Exercise description:
For the records below, tally the lines that contain "this" and give only that number.

Material to process:

____

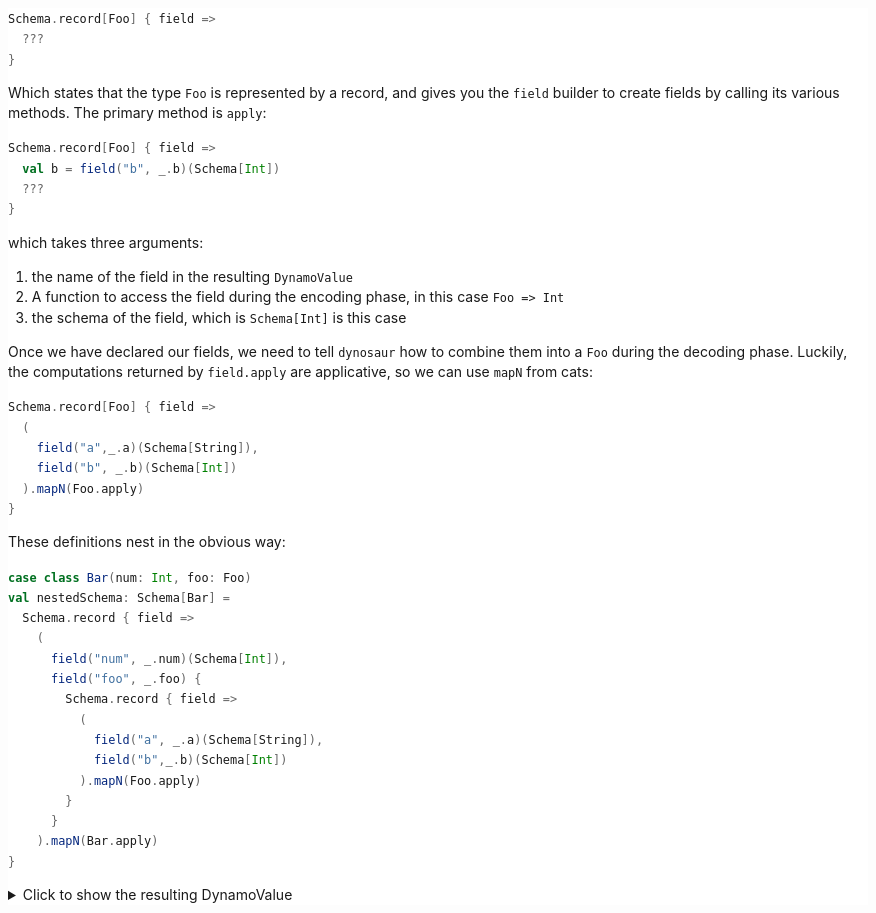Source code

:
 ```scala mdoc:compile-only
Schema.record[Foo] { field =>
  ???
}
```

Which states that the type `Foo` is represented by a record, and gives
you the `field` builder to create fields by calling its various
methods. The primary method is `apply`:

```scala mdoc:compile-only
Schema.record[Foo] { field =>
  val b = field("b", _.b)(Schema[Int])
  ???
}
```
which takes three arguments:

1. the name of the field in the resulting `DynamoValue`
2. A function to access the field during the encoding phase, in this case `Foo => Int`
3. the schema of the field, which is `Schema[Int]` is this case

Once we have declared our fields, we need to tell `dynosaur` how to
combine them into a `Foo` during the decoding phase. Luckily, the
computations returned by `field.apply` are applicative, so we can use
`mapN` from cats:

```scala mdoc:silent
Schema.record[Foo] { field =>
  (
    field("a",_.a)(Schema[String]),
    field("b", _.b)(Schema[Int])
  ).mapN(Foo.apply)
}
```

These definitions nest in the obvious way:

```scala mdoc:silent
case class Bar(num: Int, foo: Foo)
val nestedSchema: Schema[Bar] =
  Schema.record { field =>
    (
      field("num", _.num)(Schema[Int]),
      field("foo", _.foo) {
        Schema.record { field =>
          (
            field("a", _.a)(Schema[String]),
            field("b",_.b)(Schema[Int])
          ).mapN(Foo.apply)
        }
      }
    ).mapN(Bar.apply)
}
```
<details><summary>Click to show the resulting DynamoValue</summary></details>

____

Solution to the problem:
2